Ужасный, перехватывающий дыхание страх был частью жуткой игры, в которой можно было забрать чужую жизнь или потерять свою в неизвестности, принадлежащей какой-то темной эпохе, где сама жизнь зависела исключительно от способности к выживанию. Человек не живет в таком мире, он терпит его с потом и тягостными болями в пустом желудке, как перетерпел Эван свое краткое в нем пребывание. Однако он знал, что этот мир продолжает существовать; его обитатели спасли Эвана от акул Катара. Как бы там ни было, он начал зондирование, задавая все более и более жесткие вопросы. Он понимал, что имя его произносилось все чаще (сначала спокойно, затем с удивлением, потом с многозначительным выражением лица) в залах Конгресса, в Центральном разведывательном управлении и даже в Белом Доме. Кто этот возмутитель спокойствия, нарушитель порядка? Это Эвана ничуть не волновало; вопросы были законными, и он их задаст. Кто, черт побери, может считать себя неприкосновенным? Кто может находиться над законами?..

Эван почувствовал вверху какое-то волнение, сквозь воду, омывающую его лицо, до него смутно донесся чей-то крик. Он остановился на середине пути и пошел к краю бассейна, тряся головой. Незваным гостем оказался Сабри, но такого Хасана Сабри Кендрик видел редко. Всегда спокойный доктор философии из Дубай усиленно старался овладеть своими чувствами и словами, но не очень-то преуспел в этом.

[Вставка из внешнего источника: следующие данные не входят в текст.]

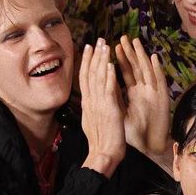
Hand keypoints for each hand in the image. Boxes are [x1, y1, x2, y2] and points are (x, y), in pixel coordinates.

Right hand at [79, 40, 126, 177]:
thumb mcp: (93, 120)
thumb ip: (94, 106)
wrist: (102, 155)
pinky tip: (110, 63)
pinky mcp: (109, 109)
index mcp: (87, 104)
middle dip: (93, 55)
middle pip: (89, 73)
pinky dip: (108, 75)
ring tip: (105, 45)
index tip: (88, 48)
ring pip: (98, 78)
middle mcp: (90, 101)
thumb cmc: (101, 141)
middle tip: (97, 40)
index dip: (86, 62)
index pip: (84, 78)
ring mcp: (99, 104)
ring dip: (101, 60)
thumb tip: (92, 97)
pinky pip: (108, 89)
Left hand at [116, 36, 169, 154]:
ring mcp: (154, 94)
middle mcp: (145, 91)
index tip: (110, 47)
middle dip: (129, 53)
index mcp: (134, 94)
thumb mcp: (119, 113)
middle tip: (123, 38)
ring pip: (147, 71)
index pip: (125, 73)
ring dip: (142, 56)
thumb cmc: (134, 134)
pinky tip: (153, 58)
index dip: (119, 60)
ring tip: (135, 42)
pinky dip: (156, 70)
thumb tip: (101, 88)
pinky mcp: (162, 100)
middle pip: (136, 68)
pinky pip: (159, 82)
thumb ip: (113, 99)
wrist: (149, 148)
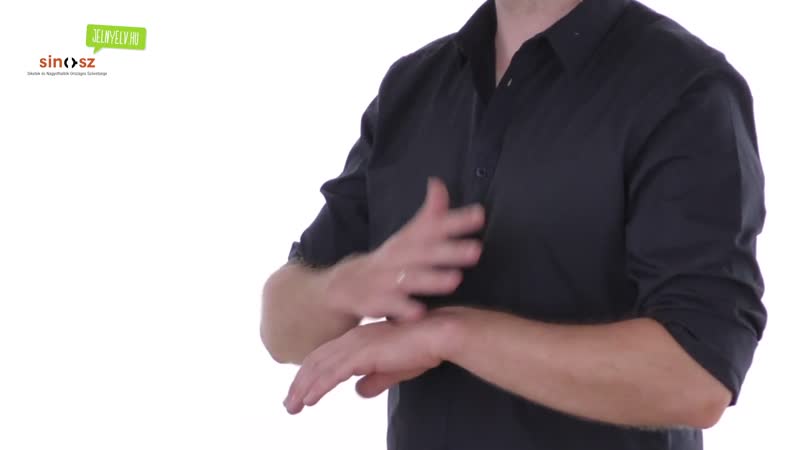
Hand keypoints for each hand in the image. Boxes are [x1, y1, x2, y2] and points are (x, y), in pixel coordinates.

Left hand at [283, 317, 448, 413]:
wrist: (438, 335)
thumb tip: (360, 391)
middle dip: (300, 383)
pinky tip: (308, 400)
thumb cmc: (422, 349)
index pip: (326, 357)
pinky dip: (318, 387)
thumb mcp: (393, 370)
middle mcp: (353, 339)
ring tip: (292, 406)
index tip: (301, 393)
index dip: (311, 375)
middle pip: (316, 361)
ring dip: (303, 388)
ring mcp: (356, 345)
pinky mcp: (362, 354)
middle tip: (289, 404)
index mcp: (359, 338)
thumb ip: (375, 380)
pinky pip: (333, 373)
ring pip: (320, 368)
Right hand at [323, 177, 483, 320]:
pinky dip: (404, 310)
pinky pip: (390, 306)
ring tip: (455, 280)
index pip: (433, 226)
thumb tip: (438, 183)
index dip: (455, 221)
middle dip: (450, 251)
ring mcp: (384, 279)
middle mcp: (397, 256)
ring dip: (432, 279)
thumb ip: (429, 214)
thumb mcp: (407, 236)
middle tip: (477, 250)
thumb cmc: (389, 260)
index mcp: (407, 240)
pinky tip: (420, 313)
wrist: (344, 284)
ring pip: (409, 278)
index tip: (480, 214)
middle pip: (424, 251)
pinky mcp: (375, 301)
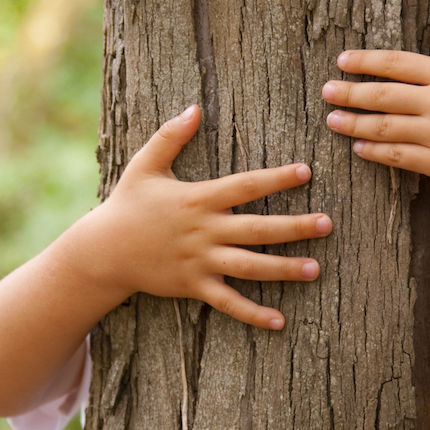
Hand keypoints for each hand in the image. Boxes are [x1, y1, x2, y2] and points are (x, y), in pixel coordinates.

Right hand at [83, 105, 331, 330]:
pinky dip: (253, 314)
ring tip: (315, 269)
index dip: (276, 178)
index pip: (245, 185)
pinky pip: (228, 302)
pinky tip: (280, 321)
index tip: (306, 172)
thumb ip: (170, 136)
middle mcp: (203, 231)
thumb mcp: (144, 166)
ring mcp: (199, 261)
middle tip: (327, 223)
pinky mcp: (193, 286)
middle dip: (295, 227)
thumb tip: (194, 108)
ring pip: (250, 266)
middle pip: (257, 228)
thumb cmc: (126, 205)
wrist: (102, 251)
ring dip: (284, 269)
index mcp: (197, 198)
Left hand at [322, 0, 429, 196]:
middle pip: (383, 95)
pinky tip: (358, 148)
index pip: (397, 63)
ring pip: (384, 127)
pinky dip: (374, 151)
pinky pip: (397, 155)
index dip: (365, 61)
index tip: (342, 61)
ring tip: (332, 120)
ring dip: (353, 124)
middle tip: (325, 92)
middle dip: (349, 93)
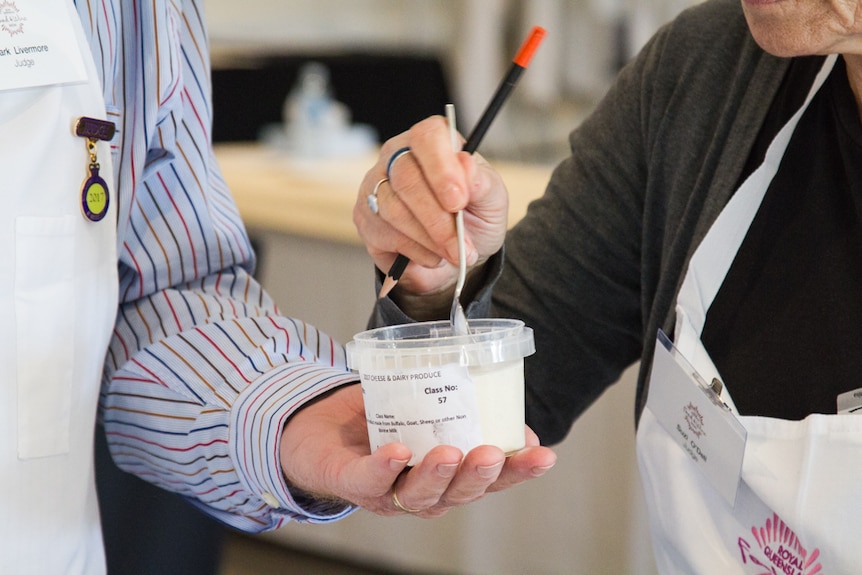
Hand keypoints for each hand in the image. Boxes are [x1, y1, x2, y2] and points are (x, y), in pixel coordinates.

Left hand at [280, 384, 556, 517]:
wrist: (317, 427)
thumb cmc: (380, 421)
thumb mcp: (427, 411)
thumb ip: (464, 408)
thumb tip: (512, 411)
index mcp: (446, 476)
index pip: (489, 481)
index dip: (518, 472)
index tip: (543, 455)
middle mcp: (422, 491)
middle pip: (457, 494)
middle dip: (478, 477)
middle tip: (492, 455)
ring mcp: (386, 491)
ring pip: (417, 494)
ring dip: (436, 475)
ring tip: (451, 452)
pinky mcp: (350, 480)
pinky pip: (368, 481)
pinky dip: (383, 468)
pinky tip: (397, 451)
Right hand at [354, 116, 508, 303]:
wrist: (457, 255)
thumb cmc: (475, 217)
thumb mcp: (492, 201)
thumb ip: (483, 182)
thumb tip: (466, 165)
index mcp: (434, 140)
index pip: (427, 137)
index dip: (441, 169)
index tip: (459, 202)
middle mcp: (398, 156)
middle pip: (406, 178)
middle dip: (438, 220)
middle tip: (461, 246)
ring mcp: (375, 185)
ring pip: (393, 210)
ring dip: (429, 240)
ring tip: (452, 252)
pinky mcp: (365, 217)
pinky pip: (385, 235)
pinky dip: (415, 252)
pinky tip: (431, 254)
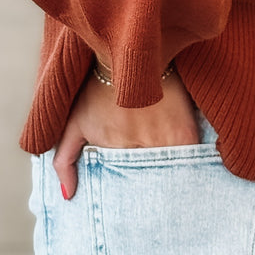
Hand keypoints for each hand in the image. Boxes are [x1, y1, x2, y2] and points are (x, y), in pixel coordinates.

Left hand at [53, 69, 198, 200]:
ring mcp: (162, 140)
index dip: (127, 195)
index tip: (131, 202)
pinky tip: (189, 176)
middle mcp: (136, 146)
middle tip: (151, 204)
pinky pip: (190, 161)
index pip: (121, 184)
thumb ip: (64, 159)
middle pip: (145, 184)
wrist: (130, 50)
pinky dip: (189, 169)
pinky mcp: (184, 132)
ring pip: (167, 176)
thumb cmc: (98, 85)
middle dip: (147, 194)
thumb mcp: (73, 120)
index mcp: (110, 147)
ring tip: (171, 194)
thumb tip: (69, 196)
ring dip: (168, 183)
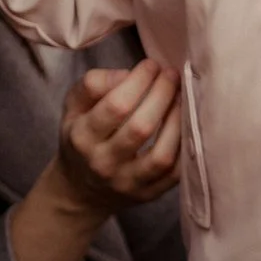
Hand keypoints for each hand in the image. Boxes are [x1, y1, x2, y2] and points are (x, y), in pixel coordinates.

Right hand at [49, 59, 180, 219]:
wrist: (81, 190)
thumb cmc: (82, 138)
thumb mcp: (73, 108)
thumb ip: (93, 84)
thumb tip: (128, 74)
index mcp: (82, 137)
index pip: (116, 106)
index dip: (139, 80)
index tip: (151, 65)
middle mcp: (103, 163)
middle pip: (141, 128)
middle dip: (162, 94)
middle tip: (171, 74)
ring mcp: (128, 183)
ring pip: (161, 155)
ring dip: (178, 121)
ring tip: (182, 97)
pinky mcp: (148, 195)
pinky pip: (175, 174)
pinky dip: (186, 147)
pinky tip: (187, 123)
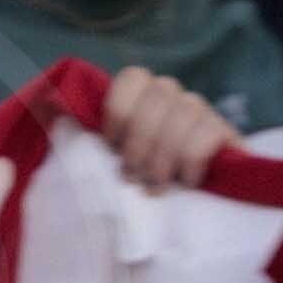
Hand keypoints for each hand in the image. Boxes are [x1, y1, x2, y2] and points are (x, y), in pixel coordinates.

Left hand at [91, 68, 239, 195]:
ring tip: (157, 185)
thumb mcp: (116, 158)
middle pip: (155, 97)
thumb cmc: (145, 180)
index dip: (119, 111)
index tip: (112, 146)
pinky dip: (192, 160)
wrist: (203, 205)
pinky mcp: (226, 131)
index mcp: (145, 95)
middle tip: (133, 177)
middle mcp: (174, 95)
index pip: (133, 77)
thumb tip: (56, 119)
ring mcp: (202, 111)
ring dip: (164, 155)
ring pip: (183, 113)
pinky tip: (188, 180)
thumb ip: (96, 141)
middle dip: (140, 141)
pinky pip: (207, 133)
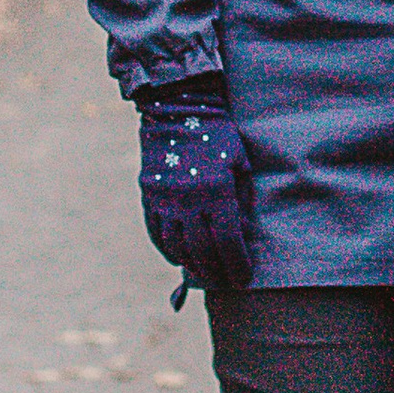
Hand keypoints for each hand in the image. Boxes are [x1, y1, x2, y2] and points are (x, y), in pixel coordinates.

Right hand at [138, 98, 255, 289]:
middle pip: (202, 251)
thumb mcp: (239, 163)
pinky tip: (179, 259)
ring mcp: (165, 199)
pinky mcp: (149, 196)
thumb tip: (244, 231)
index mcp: (216, 191)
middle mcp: (189, 200)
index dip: (236, 264)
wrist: (177, 109)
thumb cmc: (217, 135)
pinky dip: (168, 250)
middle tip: (226, 282)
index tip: (243, 278)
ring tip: (205, 274)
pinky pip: (156, 233)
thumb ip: (241, 197)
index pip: (228, 242)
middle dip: (217, 272)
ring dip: (192, 265)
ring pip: (177, 246)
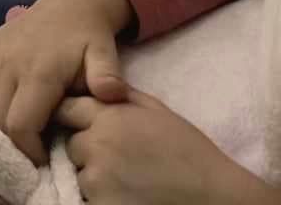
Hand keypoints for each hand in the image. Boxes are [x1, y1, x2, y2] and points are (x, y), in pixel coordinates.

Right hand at [0, 0, 132, 163]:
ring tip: (20, 133)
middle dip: (13, 144)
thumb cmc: (89, 39)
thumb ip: (107, 77)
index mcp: (38, 71)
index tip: (45, 159)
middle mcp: (6, 62)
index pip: (19, 126)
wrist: (70, 4)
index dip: (29, 150)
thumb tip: (112, 94)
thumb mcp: (105, 56)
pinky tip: (4, 113)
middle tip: (33, 149)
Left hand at [58, 90, 280, 203]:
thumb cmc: (191, 154)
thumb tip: (102, 88)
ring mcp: (97, 180)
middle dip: (88, 151)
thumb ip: (125, 98)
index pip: (67, 109)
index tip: (82, 124)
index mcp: (110, 117)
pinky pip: (89, 200)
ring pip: (81, 175)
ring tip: (128, 181)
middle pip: (73, 145)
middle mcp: (98, 146)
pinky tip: (128, 196)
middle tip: (118, 160)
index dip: (74, 117)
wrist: (213, 196)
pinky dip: (104, 199)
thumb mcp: (159, 112)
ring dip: (96, 178)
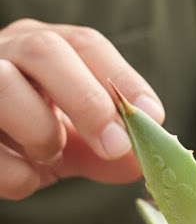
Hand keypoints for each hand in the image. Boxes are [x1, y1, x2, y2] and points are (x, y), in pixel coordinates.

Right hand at [0, 19, 164, 199]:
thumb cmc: (29, 138)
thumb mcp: (74, 140)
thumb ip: (110, 150)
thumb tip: (142, 162)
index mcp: (42, 46)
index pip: (84, 43)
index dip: (123, 78)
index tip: (152, 117)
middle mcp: (2, 52)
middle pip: (45, 50)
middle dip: (88, 100)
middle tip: (114, 146)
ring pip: (3, 84)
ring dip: (40, 129)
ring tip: (51, 154)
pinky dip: (13, 171)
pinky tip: (25, 181)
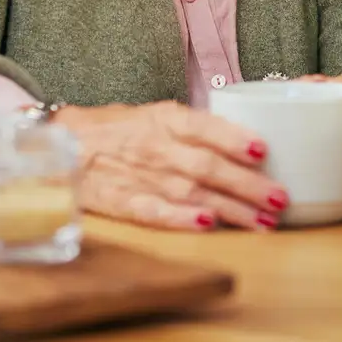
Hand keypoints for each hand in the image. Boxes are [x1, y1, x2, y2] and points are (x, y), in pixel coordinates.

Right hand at [53, 101, 286, 231]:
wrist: (61, 143)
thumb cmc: (119, 129)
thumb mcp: (157, 114)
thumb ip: (197, 128)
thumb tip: (249, 142)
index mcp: (165, 119)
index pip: (204, 126)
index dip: (234, 138)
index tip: (264, 151)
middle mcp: (156, 147)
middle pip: (208, 167)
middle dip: (248, 185)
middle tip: (280, 199)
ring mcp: (139, 176)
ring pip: (192, 193)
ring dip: (231, 210)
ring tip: (263, 222)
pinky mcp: (122, 202)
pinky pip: (154, 212)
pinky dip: (181, 220)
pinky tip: (208, 227)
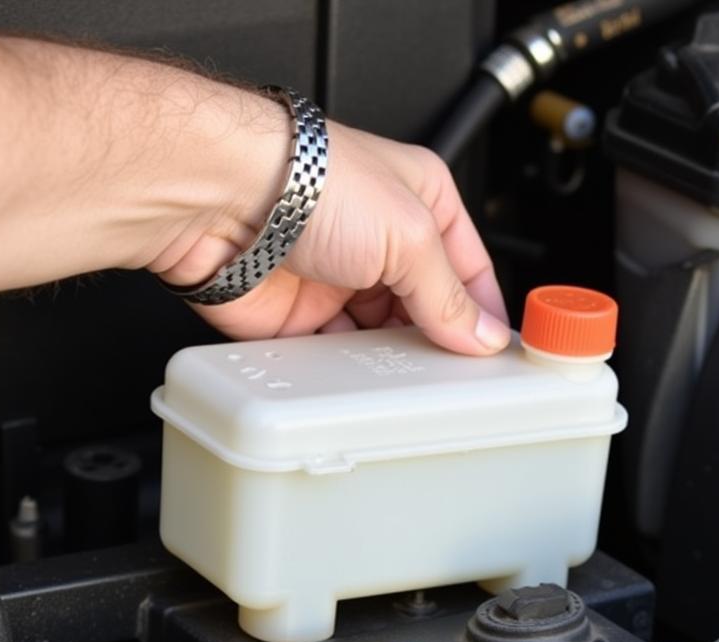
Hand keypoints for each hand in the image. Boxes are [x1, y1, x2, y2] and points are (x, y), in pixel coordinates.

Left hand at [154, 116, 510, 355]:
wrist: (220, 198)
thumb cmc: (307, 182)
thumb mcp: (410, 235)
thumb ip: (448, 294)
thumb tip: (481, 334)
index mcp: (420, 202)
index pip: (469, 267)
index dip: (484, 311)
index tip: (497, 352)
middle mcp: (380, 239)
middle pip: (426, 307)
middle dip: (439, 340)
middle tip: (457, 377)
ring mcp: (338, 279)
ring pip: (382, 337)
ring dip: (395, 360)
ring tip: (412, 382)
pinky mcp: (300, 316)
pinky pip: (336, 357)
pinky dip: (350, 372)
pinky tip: (365, 382)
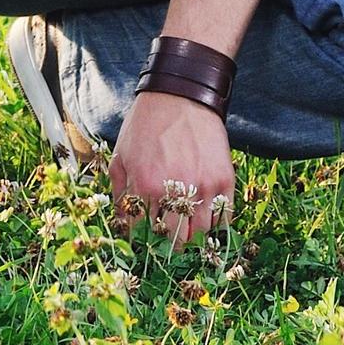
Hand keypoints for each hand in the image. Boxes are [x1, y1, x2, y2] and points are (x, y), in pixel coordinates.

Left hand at [108, 91, 234, 249]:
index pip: (144, 233)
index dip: (144, 243)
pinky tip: (207, 225)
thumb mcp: (121, 156)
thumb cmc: (147, 124)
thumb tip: (123, 224)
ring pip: (200, 234)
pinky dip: (216, 227)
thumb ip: (119, 193)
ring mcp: (203, 186)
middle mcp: (175, 190)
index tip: (147, 246)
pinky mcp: (224, 179)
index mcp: (146, 186)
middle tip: (168, 248)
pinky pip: (224, 218)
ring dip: (192, 240)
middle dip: (169, 248)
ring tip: (187, 238)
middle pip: (174, 240)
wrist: (180, 95)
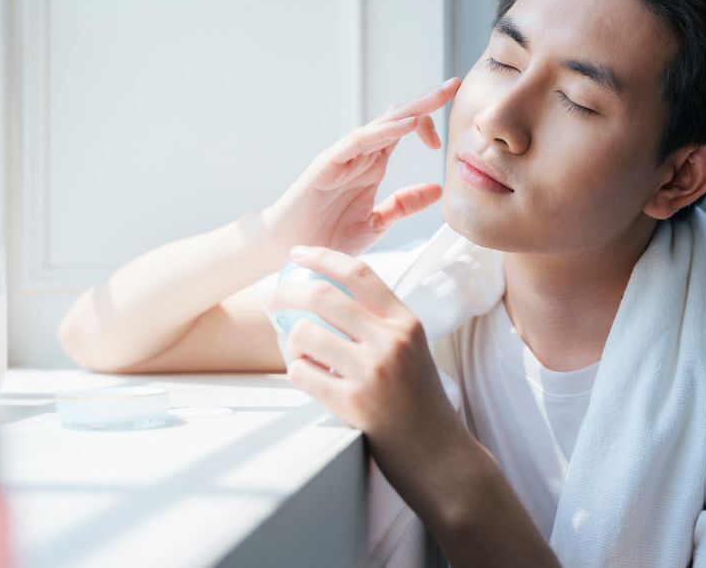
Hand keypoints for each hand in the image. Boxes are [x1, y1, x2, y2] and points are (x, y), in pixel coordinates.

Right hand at [261, 77, 460, 257]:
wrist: (290, 251)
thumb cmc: (327, 236)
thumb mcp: (377, 223)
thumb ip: (403, 205)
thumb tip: (437, 189)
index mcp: (373, 166)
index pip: (404, 132)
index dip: (428, 125)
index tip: (447, 137)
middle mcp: (360, 156)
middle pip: (397, 120)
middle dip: (426, 102)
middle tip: (453, 85)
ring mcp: (343, 157)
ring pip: (381, 124)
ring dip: (410, 110)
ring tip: (436, 97)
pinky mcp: (327, 164)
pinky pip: (359, 141)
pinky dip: (383, 131)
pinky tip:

— Вы должны бежать! — закричал он, когда Эван прочистил уши от воды.

— Что?

— Оман! Маскат! Вашу историю рассказывают по всем каналам и по всем станциям. Даже показывают ваши фотографии в арабской одежде. Радио и телевидение постоянно прерывают программы, чтобы сообщить о последних событиях! Выпуск новостей был всего пять минут назад, утренние выпуски газет задерживаются с целью поместить в них как можно больше подробностей.

— Проклятье! — зарычал Кендрик, выскакивая из бассейна. Сабри тут же набросил на него полотенце.

— Репортеры наверняка будут здесь через несколько минут, — сказал араб. — Я снял телефонную трубку с аппарата, а Каши загружает нашу машину, прошу прощения, машину, которую вы любезно предоставили в наше распоряжение.